BEGIN DATASET CONTENT
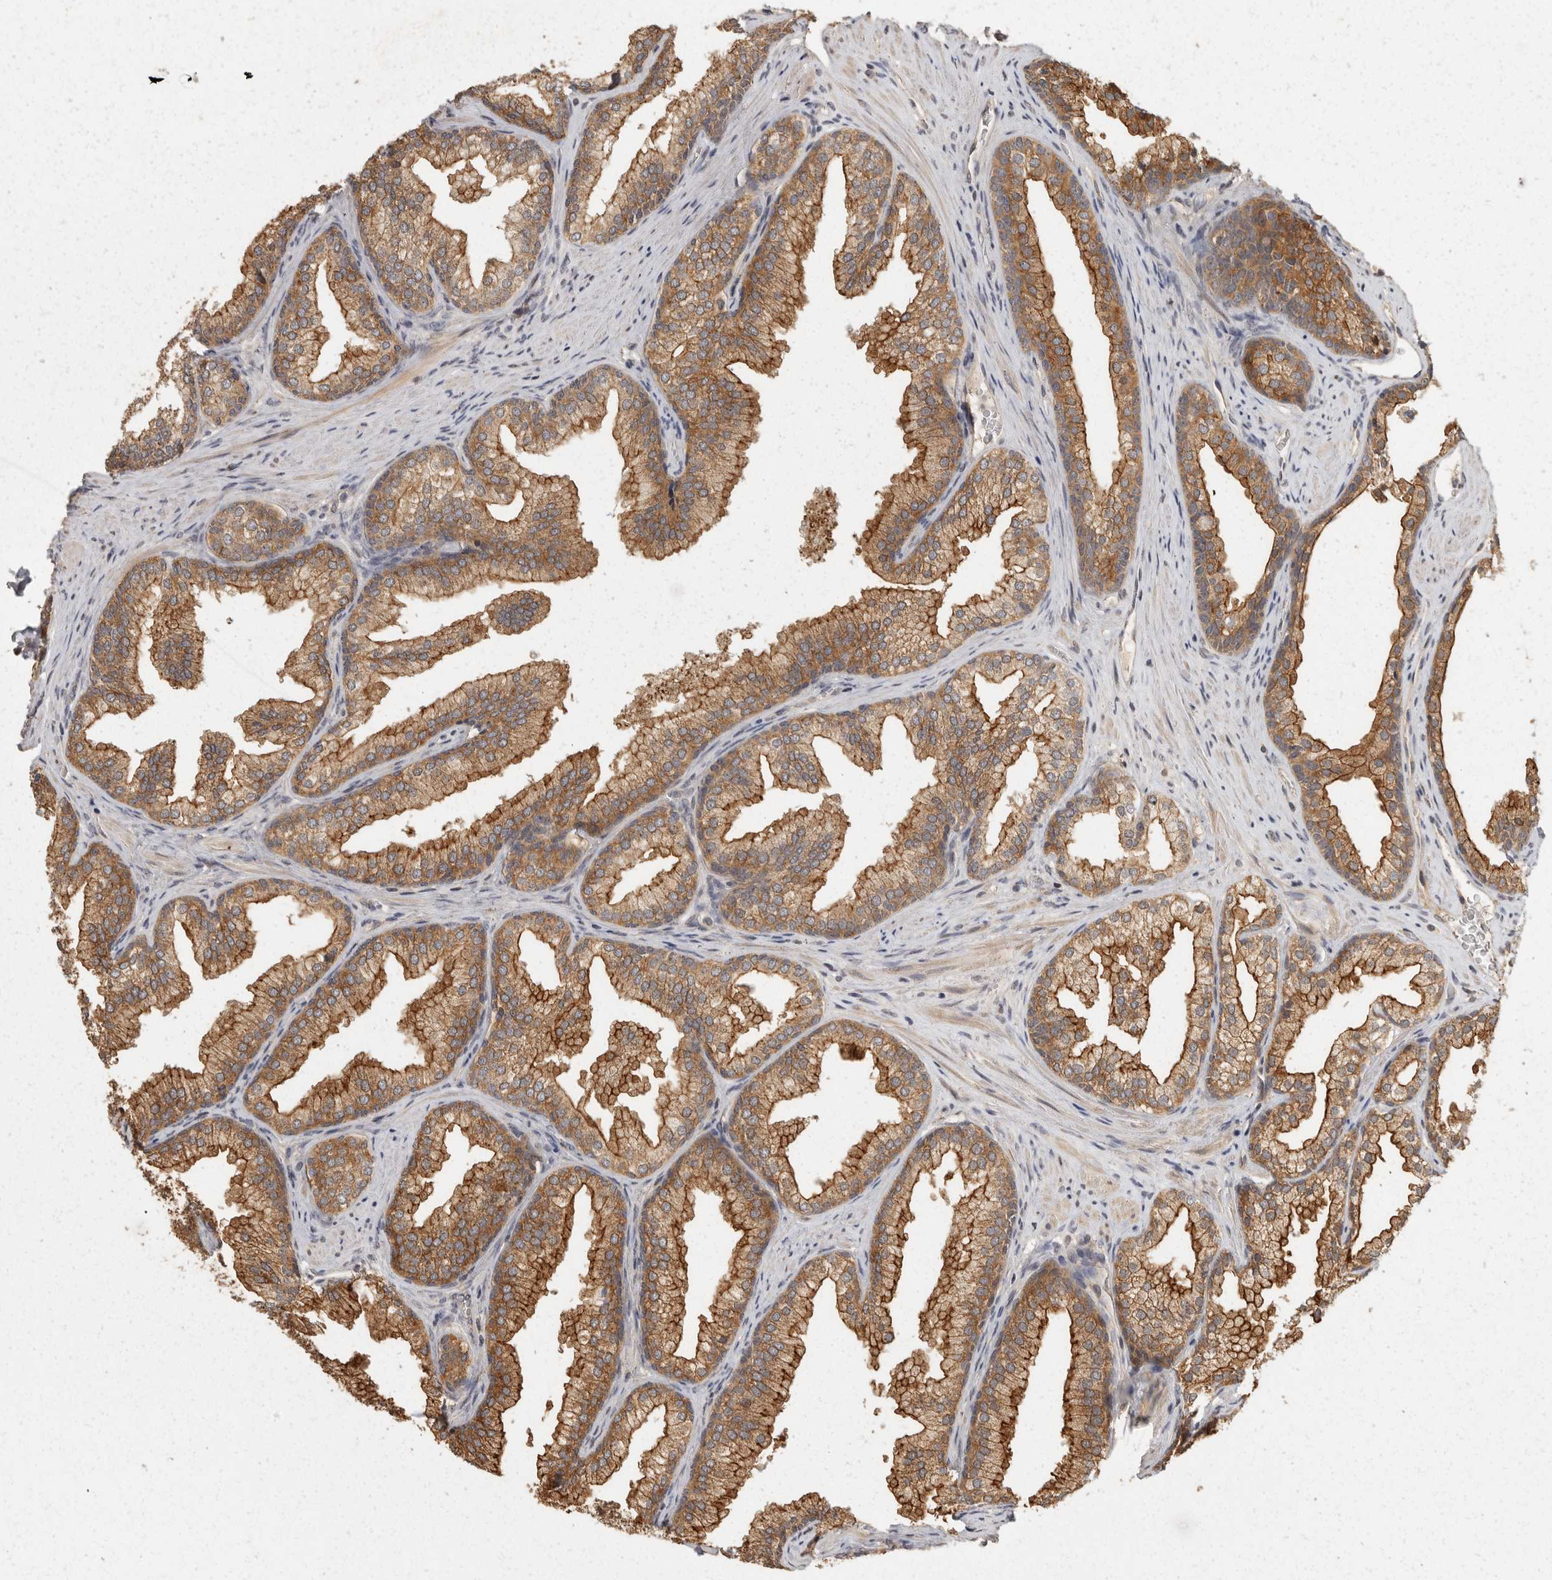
{"staining": {"intensity": "strong", "quantity": ">75%", "location": "cytoplasmic/membranous"}, "tissue": "prostate", "cell_type": "Glandular cells", "image_type": "normal", "snomed": [{"axis": "morphology", "description": "Normal tissue, NOS"}, {"axis": "topography", "description": "Prostate"}], "caption": "Immunohistochemical staining of normal human prostate displays strong cytoplasmic/membranous protein positivity in approximately >75% of glandular cells.", "gene": "BAIAP2", "patient": {"sex": "male", "age": 76}}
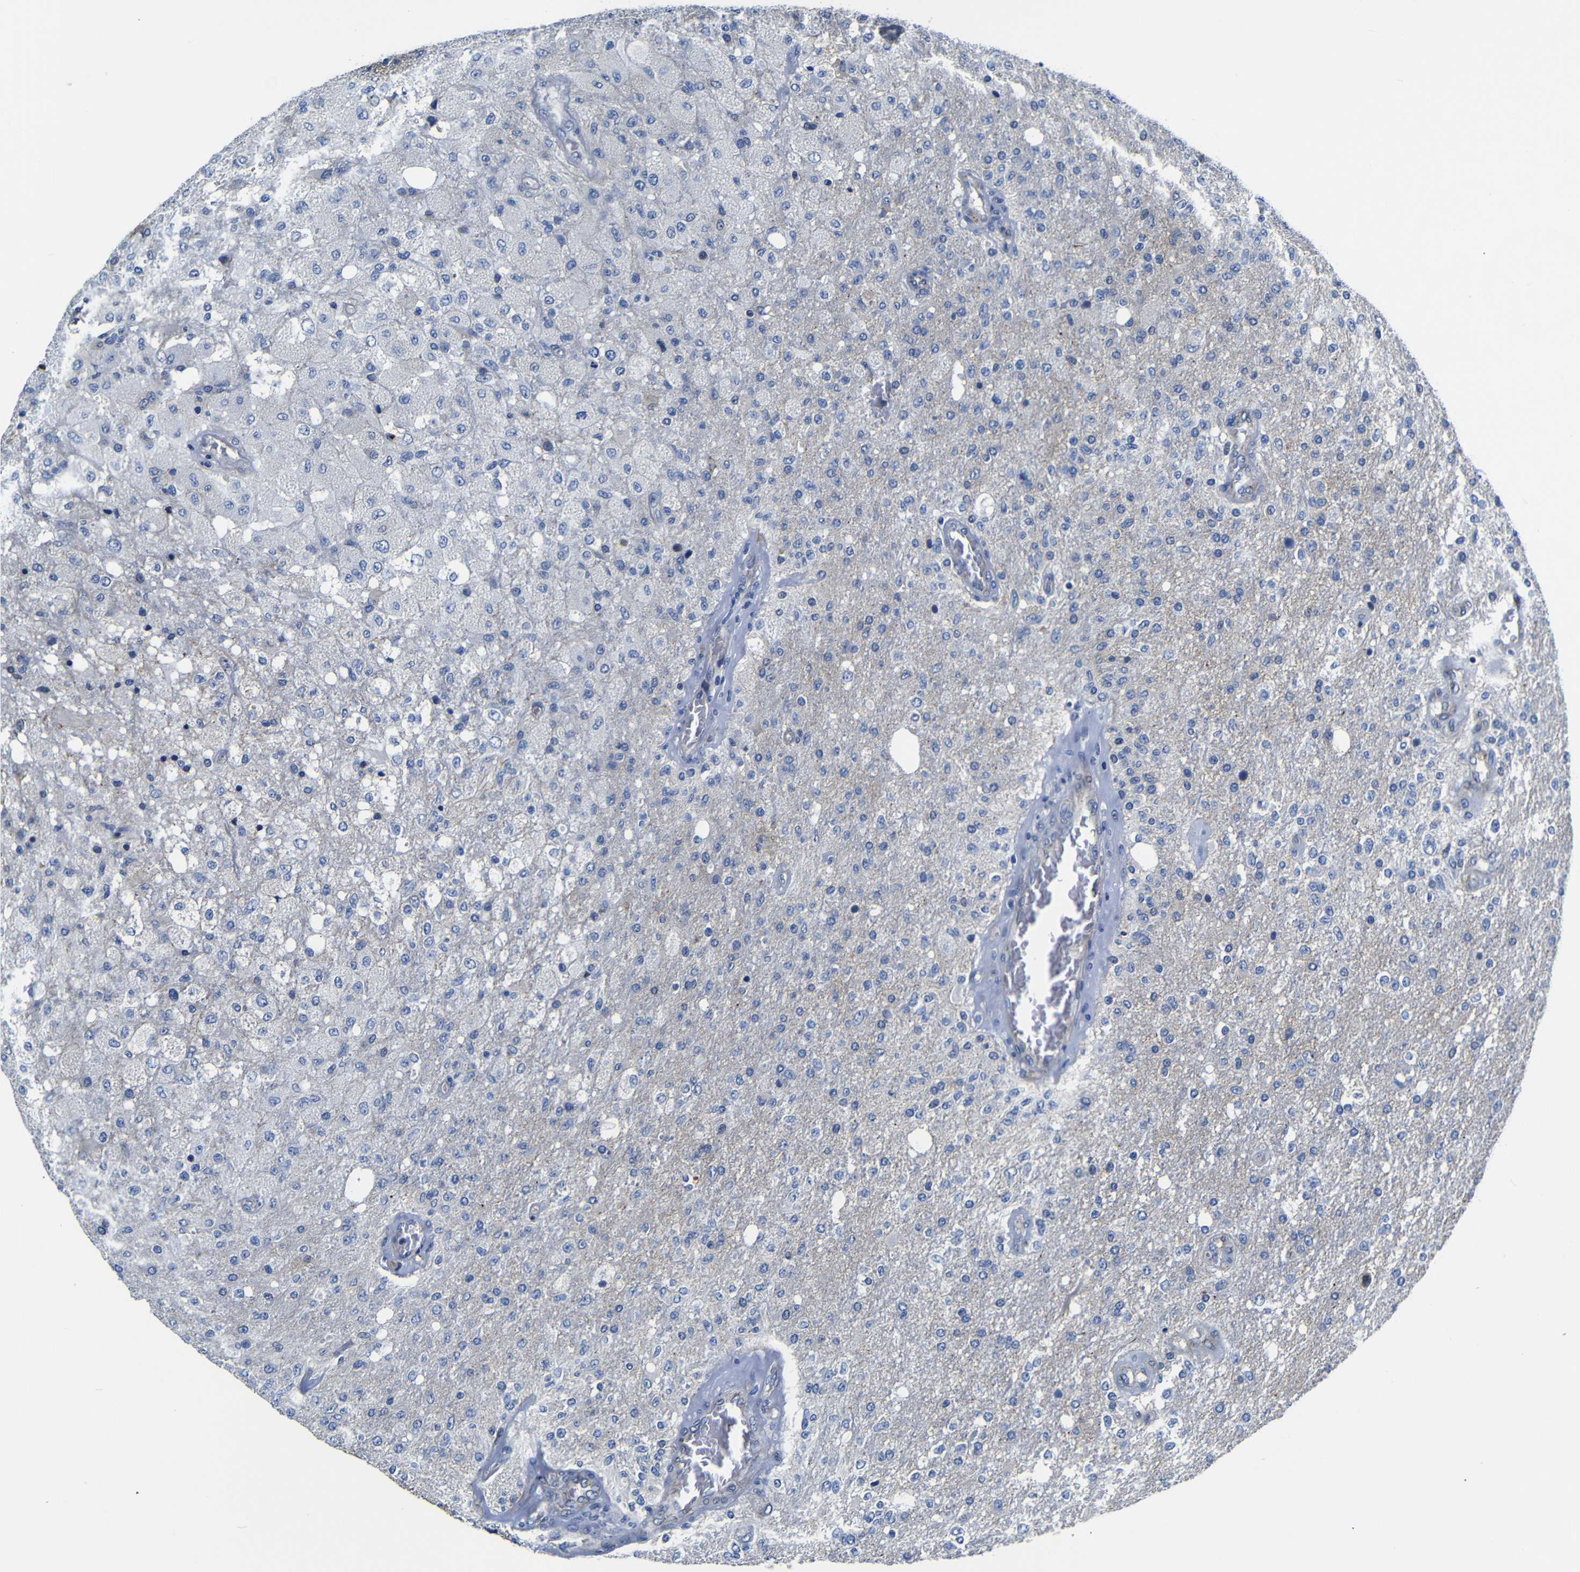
{"staining": {"intensity": "negative", "quantity": "none", "location": "none"}, "tissue": "glioma", "cell_type": "Tumor cells", "image_type": "cancer", "snomed": [{"axis": "morphology", "description": "Normal tissue, NOS"}, {"axis": "morphology", "description": "Glioma, malignant, High grade"}, {"axis": "topography", "description": "Cerebral cortex"}], "caption": "Tumor cells show no significant positivity in glioma.", "gene": "AFDN", "patient": {"sex": "male", "age": 77}}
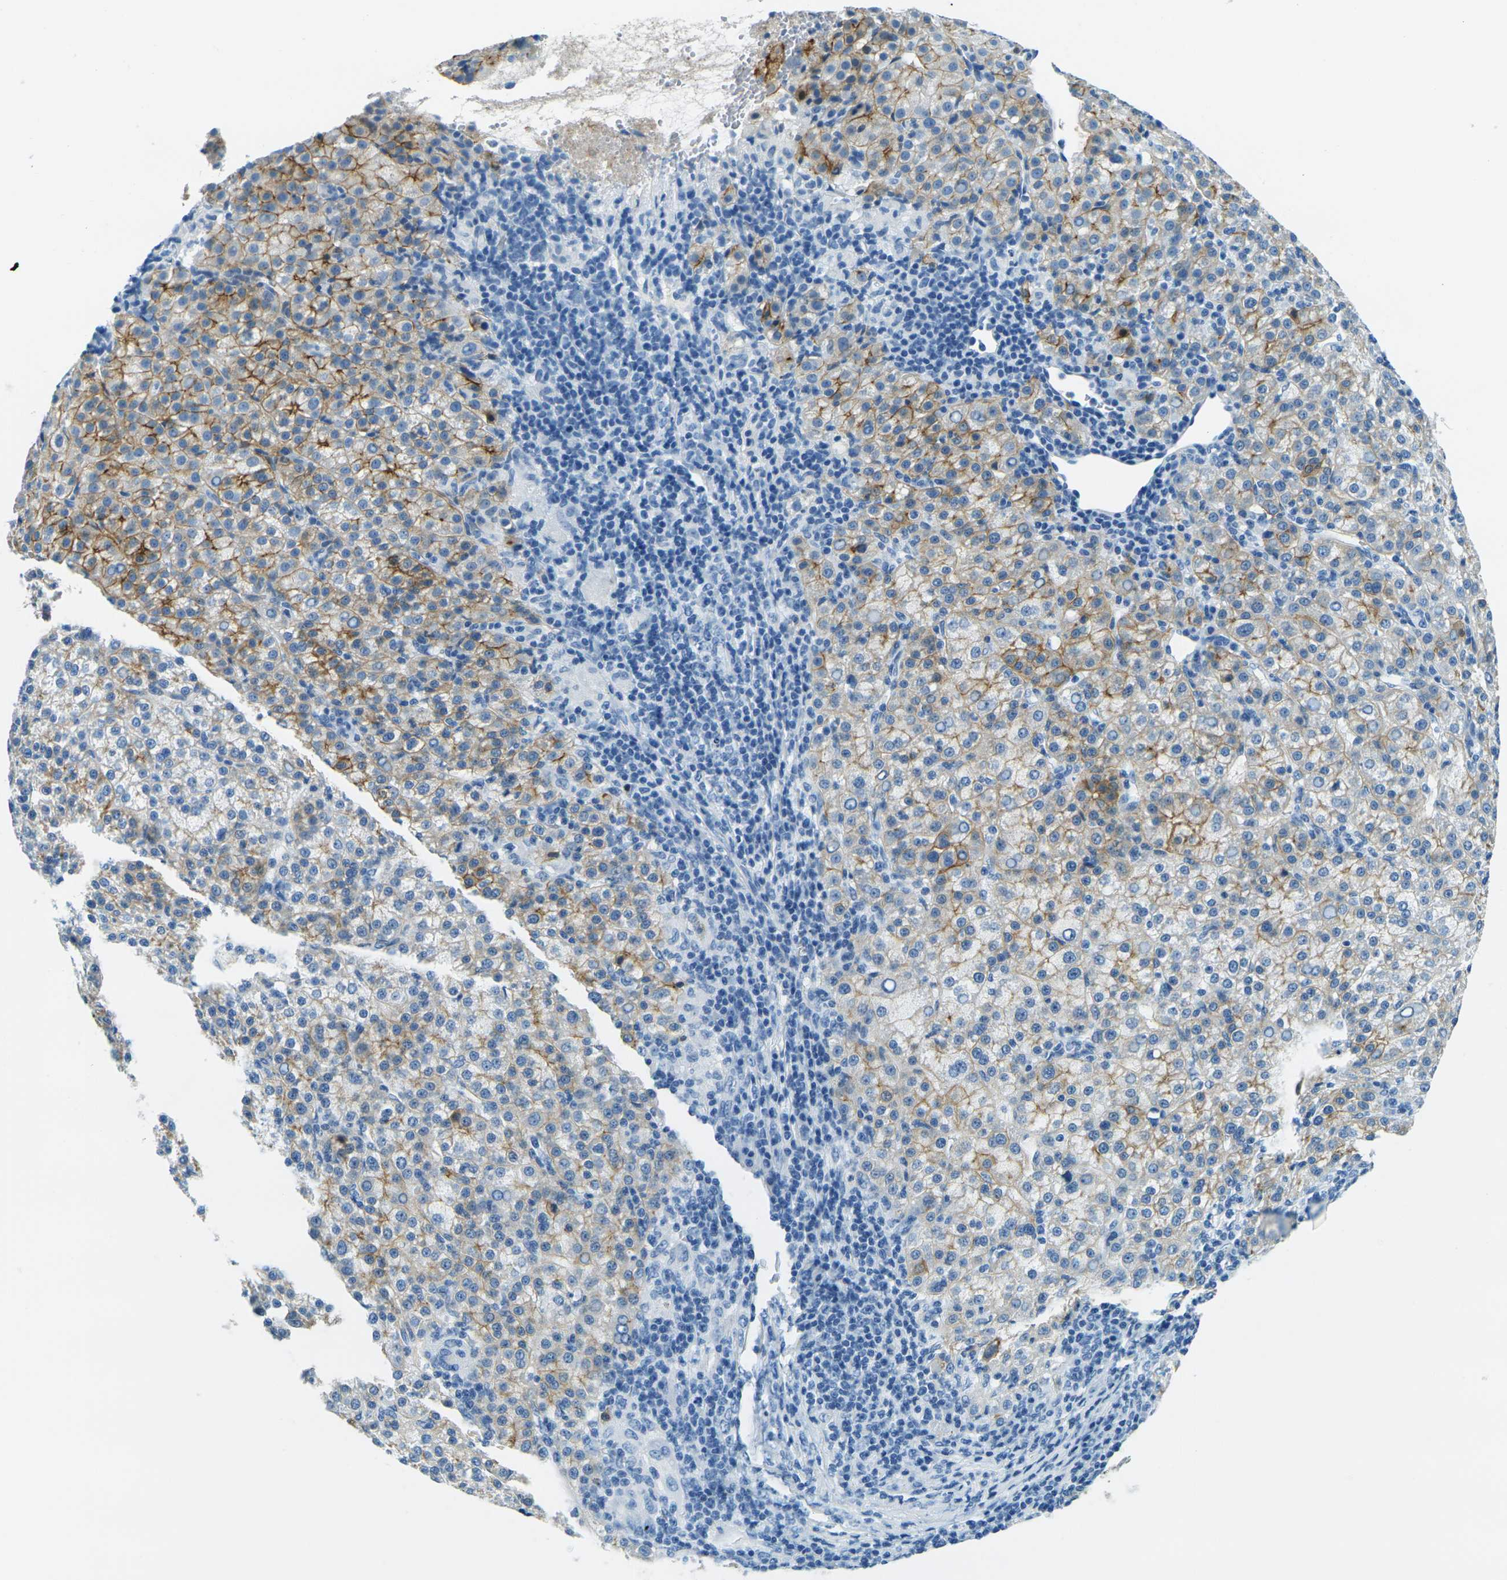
{"staining": {"intensity": "moderate", "quantity": "25%-75%", "location": "cytoplasmic/membranous"}, "tissue": "liver cancer", "cell_type": "Tumor cells", "image_type": "cancer", "snomed": [{"axis": "morphology", "description": "Carcinoma, Hepatocellular, NOS"}, {"axis": "topography", "description": "Liver"}], "caption": "Moderate cytoplasmic/membranous expression is seen in about 25%-75% of tumor cells in liver hepatocellular carcinoma.", "gene": "OCLN", "patient": {"sex": "female", "age": 58}}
END DATASET CONTENT
> WHAT TO DO
When you write out the material, keep every line exact and leave out each picture.

> OUTPUT FOR THIS EXERCISE
{"staining": {"intensity": "strong", "quantity": ">75%", "location": "cytoplasmic/membranous"}, "tissue": "prostate", "cell_type": "Glandular cells", "image_type": "normal", "snomed": [{"axis": "morphology", "description": "Normal tissue, NOS"}, {"axis": "topography", "description": "Prostate"}], "caption": "Immunohistochemical staining of normal human prostate displays strong cytoplasmic/membranous protein positivity in approximately >75% of glandular cells.", "gene": "BAIAP2", "patient": {"sex": "male", "age": 76}}
{"staining": {"intensity": "negative", "quantity": "none", "location": "none"}, "tissue": "glioma", "cell_type": "Tumor cells", "image_type": "cancer", "snomed": [{"axis": "morphology", "description": "Normal tissue, NOS"}, {"axis": "morphology", "description": "Glioma, malignant, High grade"}, {"axis": "topography", "description": "Cerebral cortex"}], "caption": "Tumor cells show no significant positivity in glioma.", "gene": "AFDN", "patient": {"sex": "male", "age": 77}}
{"staining": {"intensity": "moderate", "quantity": "25%-75%", "location": "cytoplasmic/membranous"}, "tissue": "liver cancer", "cell_type": "Tumor cells", "image_type": "cancer", "snomed": [{"axis": "morphology", "description": "Carcinoma, Hepatocellular, NOS"}, {"axis": "topography", "description": "Liver"}], "caption": "Moderate cytoplasmic/membranous expression is seen in about 25%-75% of tumor cells in liver hepatocellular carcinoma.", "gene": "OCLN", "patient": {"sex": "female", "age": 58}}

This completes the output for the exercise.